### Material for this task ###

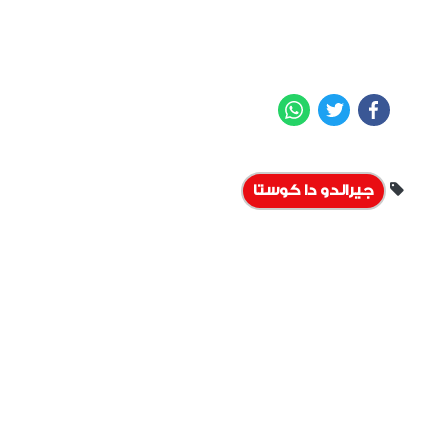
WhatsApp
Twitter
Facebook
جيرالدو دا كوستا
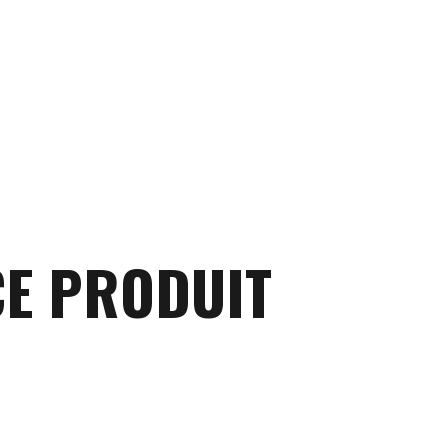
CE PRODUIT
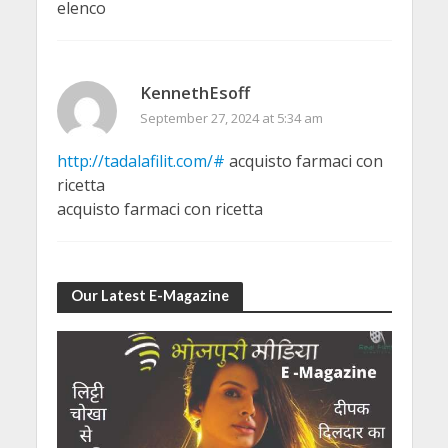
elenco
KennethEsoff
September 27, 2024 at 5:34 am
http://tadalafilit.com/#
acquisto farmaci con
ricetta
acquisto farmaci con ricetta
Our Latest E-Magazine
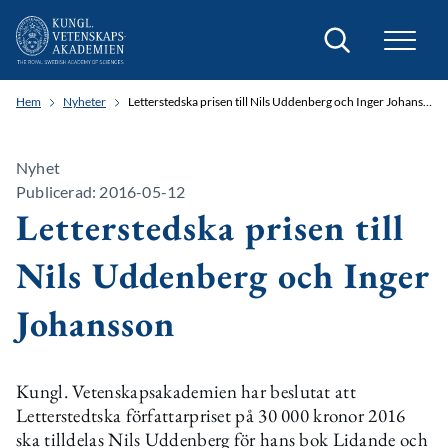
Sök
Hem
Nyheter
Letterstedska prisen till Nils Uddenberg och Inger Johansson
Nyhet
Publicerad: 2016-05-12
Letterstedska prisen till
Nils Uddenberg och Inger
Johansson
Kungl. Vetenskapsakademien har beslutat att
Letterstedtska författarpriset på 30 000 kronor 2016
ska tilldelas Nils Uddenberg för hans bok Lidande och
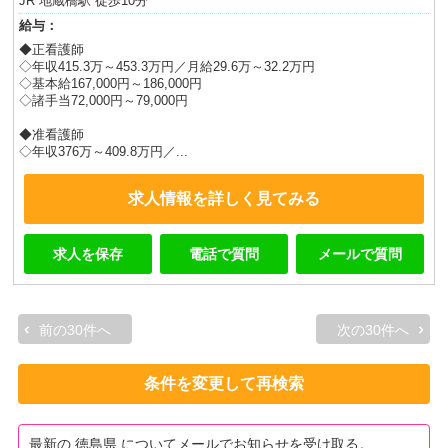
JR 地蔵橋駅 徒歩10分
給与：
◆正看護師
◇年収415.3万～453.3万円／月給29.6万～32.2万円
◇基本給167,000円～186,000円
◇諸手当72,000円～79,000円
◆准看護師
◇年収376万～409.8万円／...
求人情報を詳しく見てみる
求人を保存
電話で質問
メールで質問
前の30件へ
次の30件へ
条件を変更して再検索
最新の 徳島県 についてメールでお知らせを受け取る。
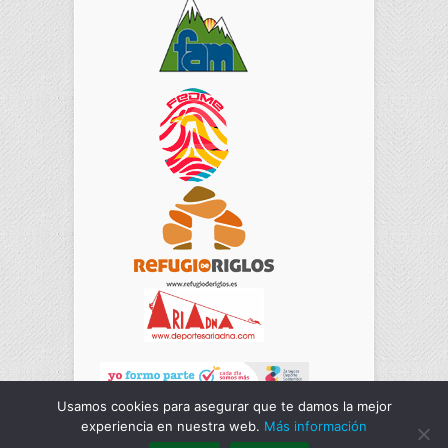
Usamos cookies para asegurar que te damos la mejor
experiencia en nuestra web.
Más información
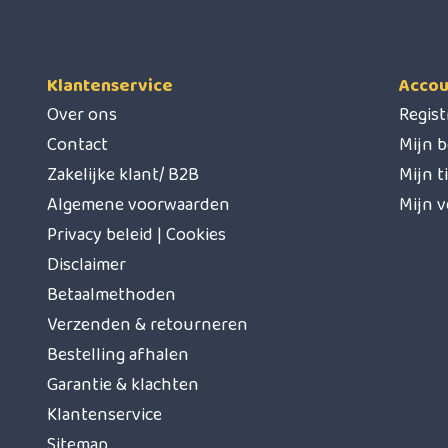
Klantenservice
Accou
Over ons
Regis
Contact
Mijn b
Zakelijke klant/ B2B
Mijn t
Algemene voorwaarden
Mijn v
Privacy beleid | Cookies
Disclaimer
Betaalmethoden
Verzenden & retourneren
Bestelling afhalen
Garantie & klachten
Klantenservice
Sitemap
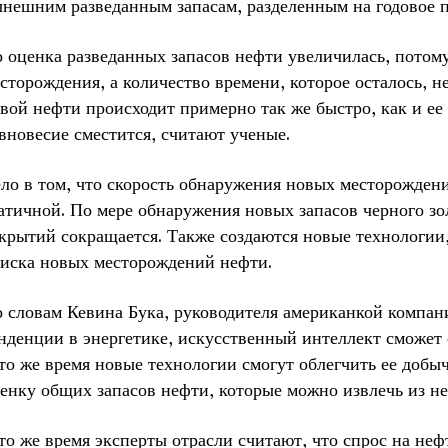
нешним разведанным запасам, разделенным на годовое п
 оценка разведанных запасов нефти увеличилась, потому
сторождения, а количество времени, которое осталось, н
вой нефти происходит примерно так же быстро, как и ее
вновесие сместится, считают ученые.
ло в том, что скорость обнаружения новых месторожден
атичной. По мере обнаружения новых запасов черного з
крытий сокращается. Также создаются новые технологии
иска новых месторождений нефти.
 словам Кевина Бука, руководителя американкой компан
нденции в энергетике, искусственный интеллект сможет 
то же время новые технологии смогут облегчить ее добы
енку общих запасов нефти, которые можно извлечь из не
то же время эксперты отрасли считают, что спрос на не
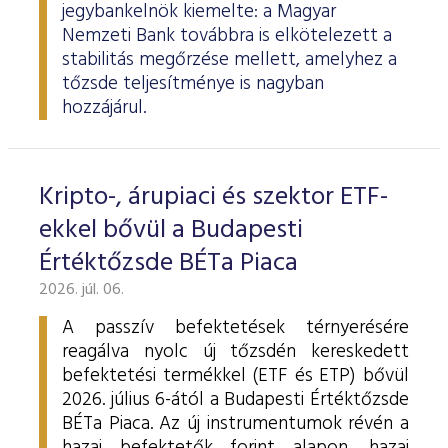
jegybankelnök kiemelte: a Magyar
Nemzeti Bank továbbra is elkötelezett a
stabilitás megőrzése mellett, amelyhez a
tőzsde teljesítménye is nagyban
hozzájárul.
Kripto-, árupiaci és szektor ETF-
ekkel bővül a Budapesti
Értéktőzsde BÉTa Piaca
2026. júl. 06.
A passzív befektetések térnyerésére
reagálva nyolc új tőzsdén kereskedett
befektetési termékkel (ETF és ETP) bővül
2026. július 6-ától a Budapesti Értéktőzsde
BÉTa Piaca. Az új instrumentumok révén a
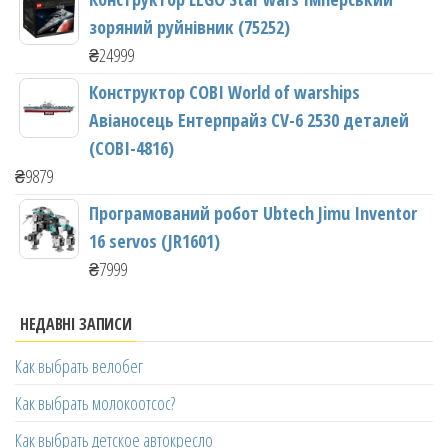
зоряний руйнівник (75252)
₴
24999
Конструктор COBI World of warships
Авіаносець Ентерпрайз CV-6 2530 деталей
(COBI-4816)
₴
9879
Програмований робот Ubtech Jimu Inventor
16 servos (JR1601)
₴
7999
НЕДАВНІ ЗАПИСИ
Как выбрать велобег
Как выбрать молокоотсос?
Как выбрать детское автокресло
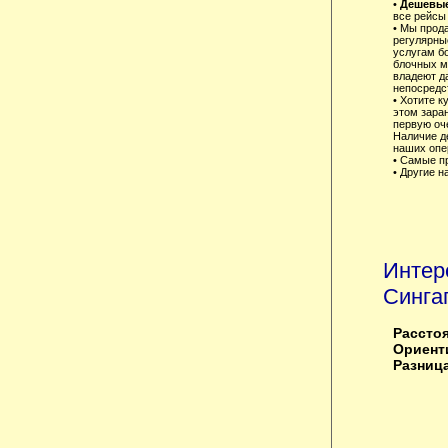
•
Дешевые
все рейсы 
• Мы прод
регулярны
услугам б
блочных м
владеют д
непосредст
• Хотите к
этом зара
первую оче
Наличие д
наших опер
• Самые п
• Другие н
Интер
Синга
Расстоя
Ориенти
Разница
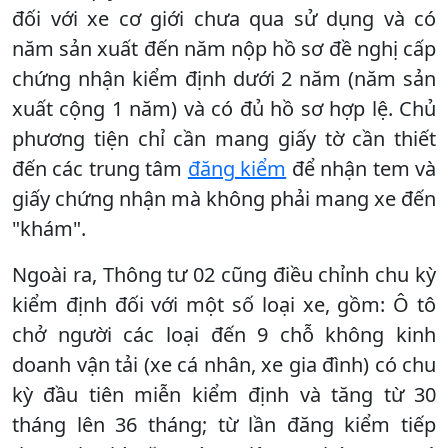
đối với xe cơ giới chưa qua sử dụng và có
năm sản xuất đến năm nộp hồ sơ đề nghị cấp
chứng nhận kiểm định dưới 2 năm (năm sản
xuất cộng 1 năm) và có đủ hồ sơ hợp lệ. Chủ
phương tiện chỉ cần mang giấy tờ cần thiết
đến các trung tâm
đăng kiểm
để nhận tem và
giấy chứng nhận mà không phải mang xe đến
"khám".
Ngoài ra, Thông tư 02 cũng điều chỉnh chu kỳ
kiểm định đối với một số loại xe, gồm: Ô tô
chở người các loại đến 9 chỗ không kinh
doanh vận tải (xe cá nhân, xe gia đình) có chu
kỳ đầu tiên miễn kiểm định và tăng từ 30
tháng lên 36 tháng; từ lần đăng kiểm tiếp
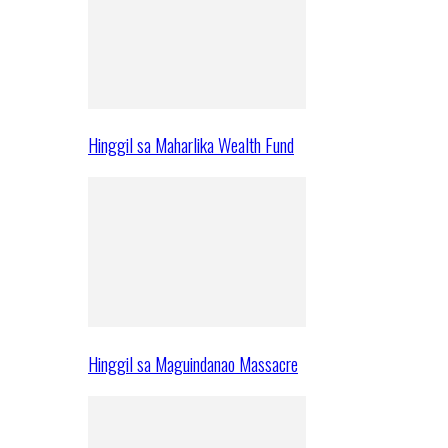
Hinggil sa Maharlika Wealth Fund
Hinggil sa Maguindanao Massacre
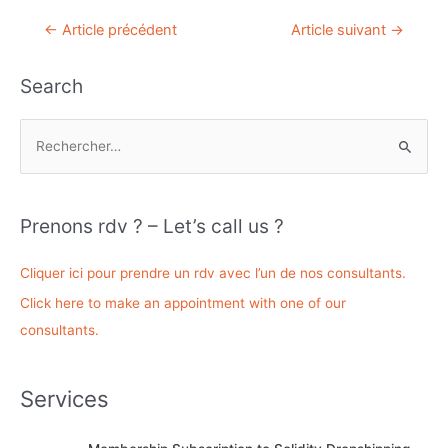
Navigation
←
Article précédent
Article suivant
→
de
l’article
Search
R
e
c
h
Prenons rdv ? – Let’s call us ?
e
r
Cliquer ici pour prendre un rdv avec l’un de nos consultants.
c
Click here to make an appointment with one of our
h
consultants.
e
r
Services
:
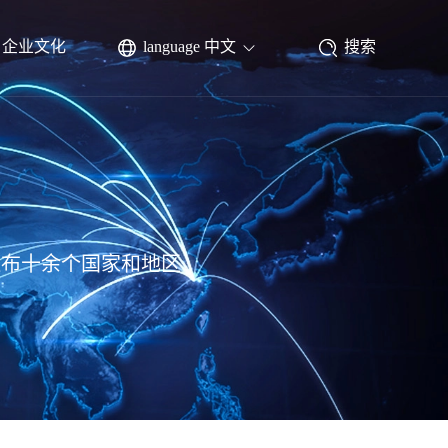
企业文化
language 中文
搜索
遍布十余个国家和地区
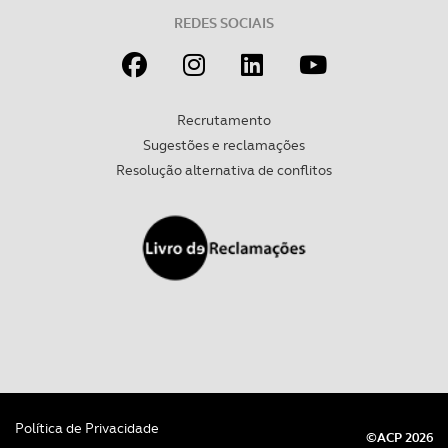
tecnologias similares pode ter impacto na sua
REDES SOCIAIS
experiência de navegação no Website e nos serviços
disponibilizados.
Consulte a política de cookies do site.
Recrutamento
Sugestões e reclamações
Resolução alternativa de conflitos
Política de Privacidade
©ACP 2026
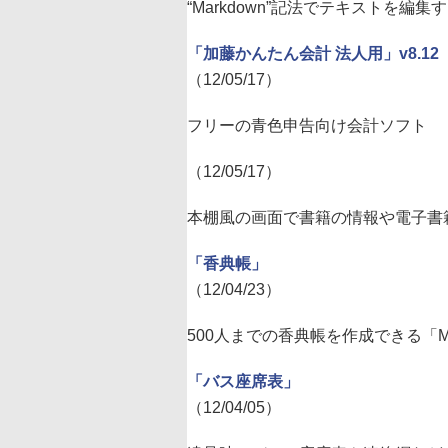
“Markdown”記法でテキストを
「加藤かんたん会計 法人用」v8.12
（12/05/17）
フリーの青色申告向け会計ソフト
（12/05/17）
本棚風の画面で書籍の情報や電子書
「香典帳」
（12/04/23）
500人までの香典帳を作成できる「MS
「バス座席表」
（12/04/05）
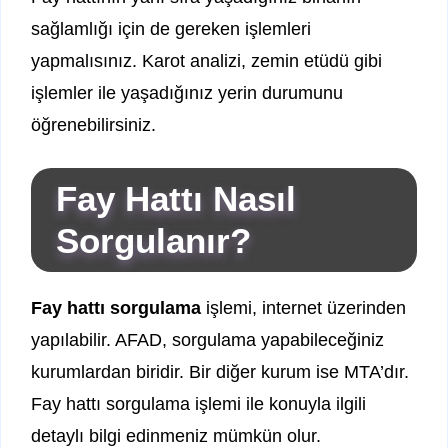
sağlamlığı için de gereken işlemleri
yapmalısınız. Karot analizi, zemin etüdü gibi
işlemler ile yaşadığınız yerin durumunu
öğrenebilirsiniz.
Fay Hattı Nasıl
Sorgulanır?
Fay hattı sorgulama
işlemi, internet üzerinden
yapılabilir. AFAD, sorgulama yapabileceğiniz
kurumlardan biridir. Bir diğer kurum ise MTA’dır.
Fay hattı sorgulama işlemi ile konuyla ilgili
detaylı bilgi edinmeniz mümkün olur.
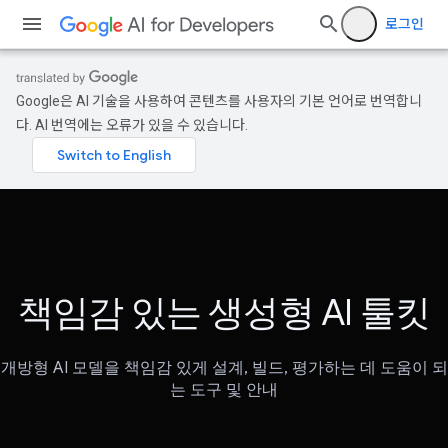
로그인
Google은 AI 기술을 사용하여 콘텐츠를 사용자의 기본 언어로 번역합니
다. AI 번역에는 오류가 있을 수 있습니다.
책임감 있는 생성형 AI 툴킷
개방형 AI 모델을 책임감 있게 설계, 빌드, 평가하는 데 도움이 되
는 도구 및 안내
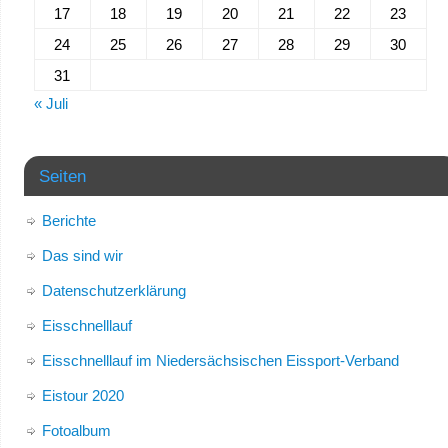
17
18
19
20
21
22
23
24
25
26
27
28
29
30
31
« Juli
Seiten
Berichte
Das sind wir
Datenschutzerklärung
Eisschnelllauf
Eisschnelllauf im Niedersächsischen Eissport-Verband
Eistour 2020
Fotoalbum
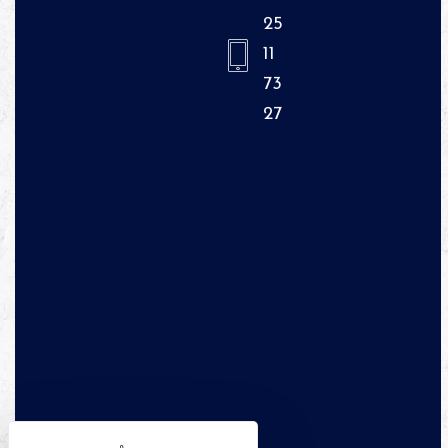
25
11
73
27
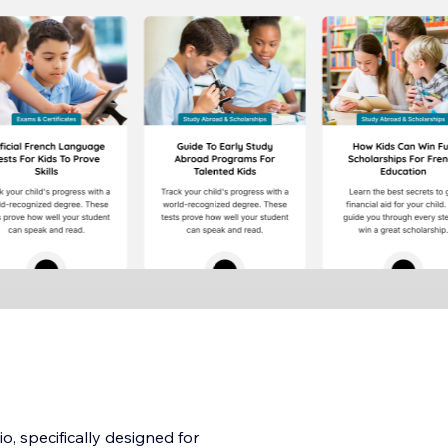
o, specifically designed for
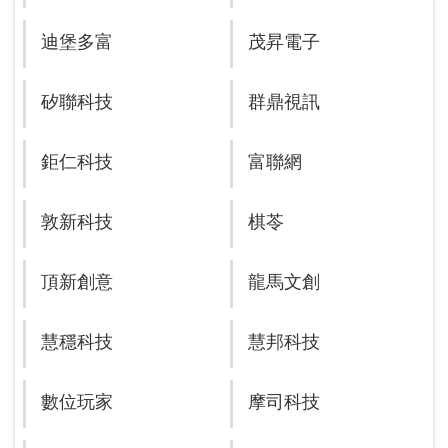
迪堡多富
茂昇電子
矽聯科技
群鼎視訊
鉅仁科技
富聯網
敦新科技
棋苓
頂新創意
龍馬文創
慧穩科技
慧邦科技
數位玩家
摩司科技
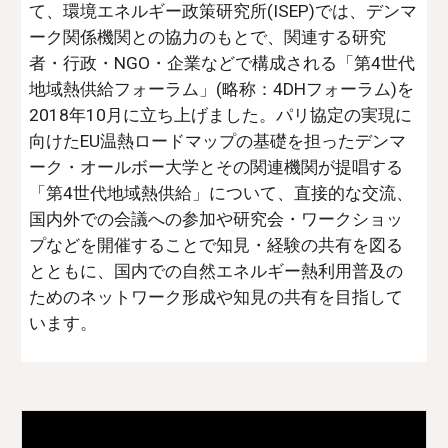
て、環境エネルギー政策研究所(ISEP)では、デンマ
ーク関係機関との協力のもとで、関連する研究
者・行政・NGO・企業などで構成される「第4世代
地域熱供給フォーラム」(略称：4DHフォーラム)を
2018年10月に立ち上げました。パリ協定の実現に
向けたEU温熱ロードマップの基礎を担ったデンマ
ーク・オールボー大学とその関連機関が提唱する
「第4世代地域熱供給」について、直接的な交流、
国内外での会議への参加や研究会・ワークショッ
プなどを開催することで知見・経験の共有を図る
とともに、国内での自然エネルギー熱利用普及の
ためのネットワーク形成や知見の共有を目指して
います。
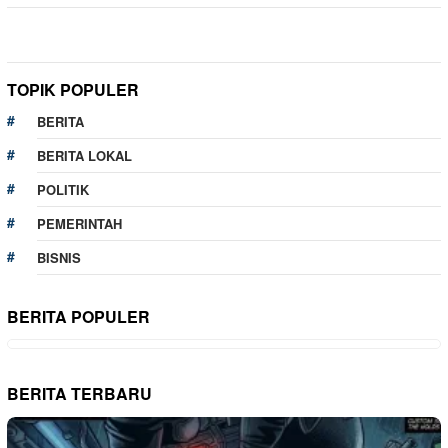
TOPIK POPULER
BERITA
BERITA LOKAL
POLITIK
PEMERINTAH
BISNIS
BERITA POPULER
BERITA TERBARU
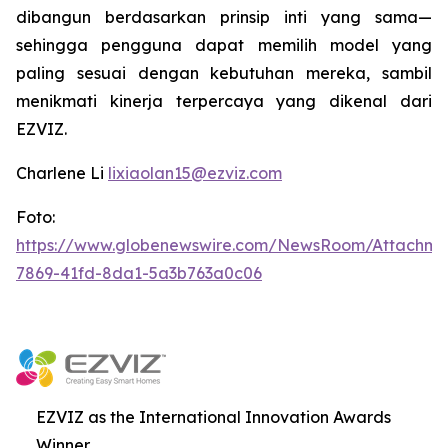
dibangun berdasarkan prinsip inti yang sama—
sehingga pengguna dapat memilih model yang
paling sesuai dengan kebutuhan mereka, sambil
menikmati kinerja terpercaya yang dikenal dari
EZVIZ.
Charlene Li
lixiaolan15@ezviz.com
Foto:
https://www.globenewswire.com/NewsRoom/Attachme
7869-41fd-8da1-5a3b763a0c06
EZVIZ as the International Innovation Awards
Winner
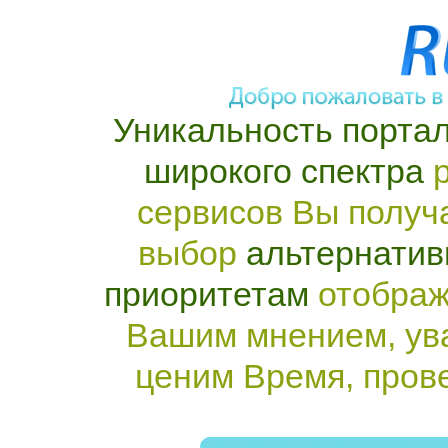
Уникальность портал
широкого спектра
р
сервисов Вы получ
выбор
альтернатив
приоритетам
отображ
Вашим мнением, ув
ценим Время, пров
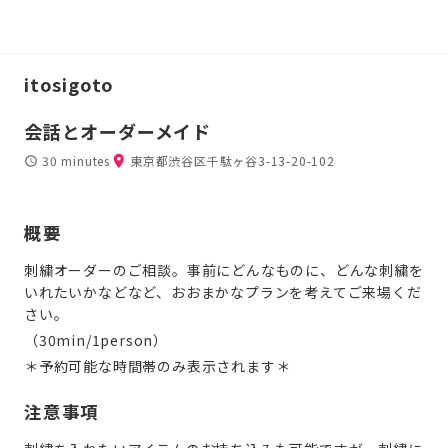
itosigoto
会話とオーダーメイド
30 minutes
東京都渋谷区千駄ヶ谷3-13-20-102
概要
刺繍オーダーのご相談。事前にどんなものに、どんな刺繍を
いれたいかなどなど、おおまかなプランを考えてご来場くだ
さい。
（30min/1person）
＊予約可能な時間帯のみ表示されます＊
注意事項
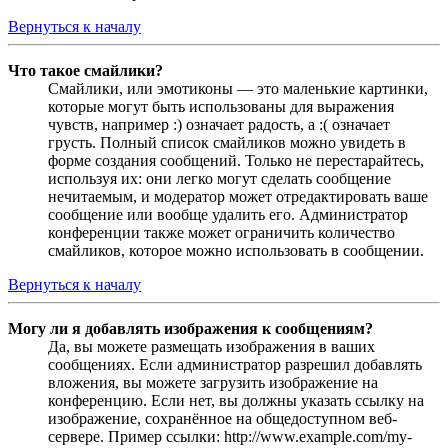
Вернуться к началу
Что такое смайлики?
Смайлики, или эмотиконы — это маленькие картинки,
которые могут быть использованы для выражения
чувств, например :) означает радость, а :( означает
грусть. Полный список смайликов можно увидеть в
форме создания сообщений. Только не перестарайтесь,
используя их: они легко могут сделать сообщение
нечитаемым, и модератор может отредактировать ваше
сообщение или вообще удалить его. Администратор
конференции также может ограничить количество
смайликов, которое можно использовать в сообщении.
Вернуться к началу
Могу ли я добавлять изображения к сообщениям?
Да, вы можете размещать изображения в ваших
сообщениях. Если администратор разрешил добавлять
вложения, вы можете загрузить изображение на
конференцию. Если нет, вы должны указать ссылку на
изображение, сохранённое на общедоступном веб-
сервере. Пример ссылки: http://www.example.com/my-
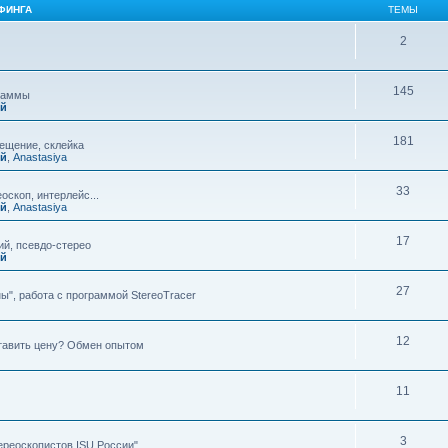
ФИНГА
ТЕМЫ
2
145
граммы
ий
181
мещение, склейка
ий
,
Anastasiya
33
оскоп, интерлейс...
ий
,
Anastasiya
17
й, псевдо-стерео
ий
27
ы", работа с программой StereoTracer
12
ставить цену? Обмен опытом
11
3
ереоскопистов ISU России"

###

• [Exercise]
Copy the lines of the listing above, from the line containing "jegybankelnök kiemelte: a Magyar" through the line containing "Hinggil sa Maguindanao Massacre", inclusive, and reproduce each one without any changes. Omit the picture lines from your copy.

• [Response to this task]
jegybankelnök kiemelte: a Magyar
Nemzeti Bank továbbra is elkötelezett a
stabilitás megőrzése mellett, amelyhez a
tőzsde teljesítménye is nagyban
hozzájárul.
Kripto-, árupiaci és szektor ETF-
ekkel bővül a Budapesti
Értéktőzsde BÉTa Piaca
2026. júl. 06.
A passzív befektetések térnyerésére
reagálva nyolc új tőzsdén kereskedett
befektetési termékkel (ETF és ETP) bővül
2026. július 6-ától a Budapesti Értéktőzsde
BÉTa Piaca. Az új instrumentumok révén a
зоряний руйнівник (75252)
₴
24999
Конструктор COBI World of warships
Авіаносець Ентерпрайз CV-6 2530 деталей
(COBI-4816)
₴
9879
Програмований робот Ubtech Jimu Inventor
16 servos (JR1601)
₴
7999
НЕДАВНІ ЗАПИСИ
Как выбрать велобег
Как выбрать молокоотсос?
Как выбрать детское автокресло
•
Дешевые
все рейсы 
• Мы прод
регулярны
услугам б
блочных м
владеют д
непосредст
• Хотите к
этом зара
первую оче
Наличие д
наших опер
• Самые п
• Другие н
Интер
Синга
Расстоя
Ориенти
Разница
đối với xe cơ giới chưa qua sử dụng và có
năm sản xuất đến năm nộp hồ sơ đề nghị cấp
chứng nhận kiểm định dưới 2 năm (năm sản
xuất cộng 1 năm) và có đủ hồ sơ hợp lệ. Chủ
phương tiện chỉ cần mang giấy tờ cần thiết
đến các trung tâm
đăng kiểm
để nhận tem và
giấy chứng nhận mà không phải mang xe đến
"khám".
Ngoài ra, Thông tư 02 cũng điều chỉnh chu kỳ
kiểm định đối với một số loại xe, gồm: Ô tô
chở người các loại đến 9 chỗ không kinh
doanh vận tải (xe cá nhân, xe gia đình) có chu
kỳ đầu tiên miễn kiểm định và tăng từ 30
tháng lên 36 tháng; từ lần đăng kiểm tiếp
Hinggil sa Maharlika Wealth Fund
Hinggil sa Maguindanao Massacre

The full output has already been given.